Objectives. (1) To examine the safety and efficacy of catheter ablation without fluoroscopy in adults; (2) To compare procedure duration in patients ablated without (Group 1) and with (Group 2) fluoroscopic guidance.
Methods. In Group 1 (n=45), all patients referred to our institution between 12/8/10 and 5/31/11 underwent catheter ablation without fluoroscopic guidance. Intracardiac electrograms and EnSite NavX 3D electroanatomic mapping (EAM) guided catheter position and created cardiac geometry. Intracardiac echocardiography (ICE) guided transseptal puncture, assisted catheter placement, verified ablating catheter location and tissue apposition. Group 2 (n=45) consisted of consecutive patients undergoing catheter ablation between 1/1/10 and 4/30/10 with fluoroscopic guidance. Procedure time, acute success and complications for both groups were compared. All procedures were performed by one operator. SPSS 17 was used for statistical analysis.

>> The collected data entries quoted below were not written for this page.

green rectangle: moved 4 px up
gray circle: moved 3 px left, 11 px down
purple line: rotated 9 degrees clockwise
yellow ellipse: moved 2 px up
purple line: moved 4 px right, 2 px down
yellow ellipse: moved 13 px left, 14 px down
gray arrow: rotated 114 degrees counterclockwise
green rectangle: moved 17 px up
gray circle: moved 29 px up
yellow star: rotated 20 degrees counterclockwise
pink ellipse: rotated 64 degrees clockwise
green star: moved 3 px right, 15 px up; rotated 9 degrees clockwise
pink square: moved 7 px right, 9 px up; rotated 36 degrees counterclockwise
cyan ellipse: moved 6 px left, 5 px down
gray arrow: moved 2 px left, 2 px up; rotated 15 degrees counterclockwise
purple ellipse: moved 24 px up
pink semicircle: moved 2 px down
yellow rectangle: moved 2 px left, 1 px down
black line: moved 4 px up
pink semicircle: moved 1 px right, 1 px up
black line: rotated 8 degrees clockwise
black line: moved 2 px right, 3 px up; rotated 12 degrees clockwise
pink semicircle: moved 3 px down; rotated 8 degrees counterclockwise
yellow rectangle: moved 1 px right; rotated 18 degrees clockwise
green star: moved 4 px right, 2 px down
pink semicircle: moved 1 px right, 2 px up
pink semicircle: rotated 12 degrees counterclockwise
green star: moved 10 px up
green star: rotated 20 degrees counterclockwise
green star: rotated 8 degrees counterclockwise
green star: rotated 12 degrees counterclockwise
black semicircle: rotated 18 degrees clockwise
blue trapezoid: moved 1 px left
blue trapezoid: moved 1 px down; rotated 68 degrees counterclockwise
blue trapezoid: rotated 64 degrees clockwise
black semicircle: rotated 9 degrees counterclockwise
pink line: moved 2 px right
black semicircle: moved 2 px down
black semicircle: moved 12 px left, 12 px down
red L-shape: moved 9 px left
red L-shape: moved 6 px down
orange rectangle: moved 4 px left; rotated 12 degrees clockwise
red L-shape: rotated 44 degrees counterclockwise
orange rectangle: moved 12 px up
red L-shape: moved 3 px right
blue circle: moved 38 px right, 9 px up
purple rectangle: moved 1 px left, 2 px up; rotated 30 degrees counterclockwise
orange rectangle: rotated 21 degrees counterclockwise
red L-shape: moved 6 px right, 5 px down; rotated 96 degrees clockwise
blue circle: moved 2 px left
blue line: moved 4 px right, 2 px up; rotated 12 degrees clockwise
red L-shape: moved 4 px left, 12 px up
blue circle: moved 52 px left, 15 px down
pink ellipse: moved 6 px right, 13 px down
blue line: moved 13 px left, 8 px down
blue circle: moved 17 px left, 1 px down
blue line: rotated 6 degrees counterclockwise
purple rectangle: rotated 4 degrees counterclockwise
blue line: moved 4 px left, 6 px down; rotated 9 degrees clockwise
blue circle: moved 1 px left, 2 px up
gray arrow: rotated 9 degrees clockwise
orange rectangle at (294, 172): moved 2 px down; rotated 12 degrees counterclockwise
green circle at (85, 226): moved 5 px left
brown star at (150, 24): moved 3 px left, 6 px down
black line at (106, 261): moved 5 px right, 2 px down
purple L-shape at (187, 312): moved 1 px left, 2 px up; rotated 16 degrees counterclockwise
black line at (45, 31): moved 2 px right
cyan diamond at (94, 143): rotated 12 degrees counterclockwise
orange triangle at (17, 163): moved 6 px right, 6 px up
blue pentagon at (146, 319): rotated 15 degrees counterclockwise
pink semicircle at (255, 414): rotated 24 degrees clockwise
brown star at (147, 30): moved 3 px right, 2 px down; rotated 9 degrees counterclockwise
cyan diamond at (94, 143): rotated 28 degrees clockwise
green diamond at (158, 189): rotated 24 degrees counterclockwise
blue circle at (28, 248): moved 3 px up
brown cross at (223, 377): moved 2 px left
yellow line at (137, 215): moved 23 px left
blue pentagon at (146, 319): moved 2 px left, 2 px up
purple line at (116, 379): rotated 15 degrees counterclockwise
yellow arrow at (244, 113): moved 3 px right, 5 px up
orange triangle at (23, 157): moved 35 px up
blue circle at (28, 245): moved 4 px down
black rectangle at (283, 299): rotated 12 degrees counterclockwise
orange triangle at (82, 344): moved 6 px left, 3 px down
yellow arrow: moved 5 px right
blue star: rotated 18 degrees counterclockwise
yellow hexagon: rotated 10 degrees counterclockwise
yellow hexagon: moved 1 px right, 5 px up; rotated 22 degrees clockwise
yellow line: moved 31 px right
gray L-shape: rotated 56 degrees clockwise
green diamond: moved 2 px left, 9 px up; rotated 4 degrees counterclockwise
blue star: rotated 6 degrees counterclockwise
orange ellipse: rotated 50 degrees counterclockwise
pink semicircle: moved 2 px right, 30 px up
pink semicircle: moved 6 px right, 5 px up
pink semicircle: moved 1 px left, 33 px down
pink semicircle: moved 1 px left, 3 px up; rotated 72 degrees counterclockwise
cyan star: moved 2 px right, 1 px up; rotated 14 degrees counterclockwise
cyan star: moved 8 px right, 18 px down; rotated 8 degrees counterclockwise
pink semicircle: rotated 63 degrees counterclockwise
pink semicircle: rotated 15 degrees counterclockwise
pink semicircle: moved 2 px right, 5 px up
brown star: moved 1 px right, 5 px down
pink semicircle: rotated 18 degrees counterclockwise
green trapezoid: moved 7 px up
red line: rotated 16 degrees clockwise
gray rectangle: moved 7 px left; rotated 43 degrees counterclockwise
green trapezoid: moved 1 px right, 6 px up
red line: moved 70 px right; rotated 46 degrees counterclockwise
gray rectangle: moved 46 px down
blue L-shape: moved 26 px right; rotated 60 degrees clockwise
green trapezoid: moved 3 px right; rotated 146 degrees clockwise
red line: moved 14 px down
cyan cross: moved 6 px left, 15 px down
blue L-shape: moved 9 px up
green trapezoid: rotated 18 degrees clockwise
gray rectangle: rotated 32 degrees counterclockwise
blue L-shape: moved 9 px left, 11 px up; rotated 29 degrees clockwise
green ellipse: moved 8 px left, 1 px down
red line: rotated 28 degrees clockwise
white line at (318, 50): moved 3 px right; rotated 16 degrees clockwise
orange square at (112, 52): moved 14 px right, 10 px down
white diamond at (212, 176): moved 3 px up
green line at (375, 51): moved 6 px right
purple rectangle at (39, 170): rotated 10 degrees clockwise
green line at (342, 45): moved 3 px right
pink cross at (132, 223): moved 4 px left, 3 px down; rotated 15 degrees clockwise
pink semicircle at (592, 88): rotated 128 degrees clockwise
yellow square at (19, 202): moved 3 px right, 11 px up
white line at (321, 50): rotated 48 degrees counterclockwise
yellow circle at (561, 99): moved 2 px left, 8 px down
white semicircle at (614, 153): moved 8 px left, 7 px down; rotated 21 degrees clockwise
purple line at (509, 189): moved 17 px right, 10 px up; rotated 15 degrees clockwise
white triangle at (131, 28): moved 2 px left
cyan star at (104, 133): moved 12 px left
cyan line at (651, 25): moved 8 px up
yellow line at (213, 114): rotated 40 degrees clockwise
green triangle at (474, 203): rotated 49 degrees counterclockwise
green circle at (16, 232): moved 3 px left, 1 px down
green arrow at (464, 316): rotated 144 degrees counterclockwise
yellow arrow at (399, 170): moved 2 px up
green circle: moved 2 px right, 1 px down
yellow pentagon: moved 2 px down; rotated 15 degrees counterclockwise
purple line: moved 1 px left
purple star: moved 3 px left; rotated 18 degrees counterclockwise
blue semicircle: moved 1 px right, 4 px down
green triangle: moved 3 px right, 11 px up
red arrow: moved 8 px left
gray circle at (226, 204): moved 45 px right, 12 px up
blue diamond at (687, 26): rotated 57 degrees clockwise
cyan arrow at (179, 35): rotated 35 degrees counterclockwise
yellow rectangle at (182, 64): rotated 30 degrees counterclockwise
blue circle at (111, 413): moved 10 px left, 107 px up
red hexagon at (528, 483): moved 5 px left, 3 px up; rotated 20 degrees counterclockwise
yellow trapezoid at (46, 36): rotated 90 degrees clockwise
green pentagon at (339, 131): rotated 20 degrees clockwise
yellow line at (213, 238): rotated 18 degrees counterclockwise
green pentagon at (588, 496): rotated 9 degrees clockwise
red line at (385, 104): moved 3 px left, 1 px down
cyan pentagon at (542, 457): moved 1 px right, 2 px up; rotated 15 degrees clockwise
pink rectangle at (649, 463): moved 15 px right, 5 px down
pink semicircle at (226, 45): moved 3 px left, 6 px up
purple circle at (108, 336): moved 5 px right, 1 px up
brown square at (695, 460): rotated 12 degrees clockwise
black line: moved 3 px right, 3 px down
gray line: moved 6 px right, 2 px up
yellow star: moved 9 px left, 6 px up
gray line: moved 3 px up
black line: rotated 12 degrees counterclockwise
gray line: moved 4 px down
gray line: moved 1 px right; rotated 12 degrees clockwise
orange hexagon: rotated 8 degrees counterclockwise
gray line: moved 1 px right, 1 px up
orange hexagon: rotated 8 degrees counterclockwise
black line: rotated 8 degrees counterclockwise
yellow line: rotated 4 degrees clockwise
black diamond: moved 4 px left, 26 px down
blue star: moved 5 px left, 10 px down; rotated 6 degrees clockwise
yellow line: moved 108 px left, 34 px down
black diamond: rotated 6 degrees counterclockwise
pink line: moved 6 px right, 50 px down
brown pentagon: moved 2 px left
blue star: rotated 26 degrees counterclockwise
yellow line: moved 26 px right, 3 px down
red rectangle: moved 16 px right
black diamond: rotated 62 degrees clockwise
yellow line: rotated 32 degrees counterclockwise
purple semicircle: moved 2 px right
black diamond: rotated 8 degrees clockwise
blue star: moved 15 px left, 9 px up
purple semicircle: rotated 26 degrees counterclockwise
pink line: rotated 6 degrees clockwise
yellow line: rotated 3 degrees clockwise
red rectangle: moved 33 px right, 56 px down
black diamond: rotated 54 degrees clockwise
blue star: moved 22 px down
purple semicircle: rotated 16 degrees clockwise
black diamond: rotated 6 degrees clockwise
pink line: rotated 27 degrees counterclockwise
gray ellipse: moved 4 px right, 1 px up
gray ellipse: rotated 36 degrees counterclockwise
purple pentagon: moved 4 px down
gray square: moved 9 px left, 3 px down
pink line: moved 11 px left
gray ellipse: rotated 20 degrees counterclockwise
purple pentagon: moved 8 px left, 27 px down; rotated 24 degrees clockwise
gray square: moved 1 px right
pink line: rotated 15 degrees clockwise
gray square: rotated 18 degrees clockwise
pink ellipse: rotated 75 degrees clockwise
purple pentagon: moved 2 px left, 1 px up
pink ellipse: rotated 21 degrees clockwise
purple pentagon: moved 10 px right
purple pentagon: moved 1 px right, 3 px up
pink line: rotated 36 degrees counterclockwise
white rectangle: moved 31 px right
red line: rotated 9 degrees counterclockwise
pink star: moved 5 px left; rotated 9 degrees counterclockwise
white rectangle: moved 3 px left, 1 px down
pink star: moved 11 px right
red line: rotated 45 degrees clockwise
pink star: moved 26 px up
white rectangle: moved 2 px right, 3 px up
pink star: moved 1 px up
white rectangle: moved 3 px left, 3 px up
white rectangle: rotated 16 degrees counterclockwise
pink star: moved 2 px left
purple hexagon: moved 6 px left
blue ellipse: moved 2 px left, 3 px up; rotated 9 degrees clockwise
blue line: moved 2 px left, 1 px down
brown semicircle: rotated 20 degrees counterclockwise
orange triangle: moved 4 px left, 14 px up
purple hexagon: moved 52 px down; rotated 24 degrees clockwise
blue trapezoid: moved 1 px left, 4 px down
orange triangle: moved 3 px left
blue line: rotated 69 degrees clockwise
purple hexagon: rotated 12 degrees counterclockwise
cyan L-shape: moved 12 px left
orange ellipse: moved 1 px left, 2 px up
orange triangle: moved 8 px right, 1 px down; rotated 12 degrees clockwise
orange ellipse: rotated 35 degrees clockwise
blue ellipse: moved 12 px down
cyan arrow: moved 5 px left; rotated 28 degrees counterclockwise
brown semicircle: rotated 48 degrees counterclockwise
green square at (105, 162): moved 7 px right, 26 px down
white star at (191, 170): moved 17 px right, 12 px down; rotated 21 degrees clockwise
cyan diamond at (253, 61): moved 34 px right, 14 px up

Results. Groups 1 and 2 had similar demographics, arrhythmias ablated and comorbidities. Immediate procedural success was 100% for both groups. Total procedure time was not significantly different. Procedure times for specific arrhythmias were similar except for AVRT which was due to the existence of two accessory pathways in a Group 1 patient.
Conclusion. In adults, catheter ablation of a variety of arrhythmias can be safely and effectively performed without fluoroscopy by relying on EAM and ICE. If these techniques can be applied more broadly, a significant reduction in radiation hazard to both patients and staff may be achieved.
- © 2011 by American Heart Association, Inc.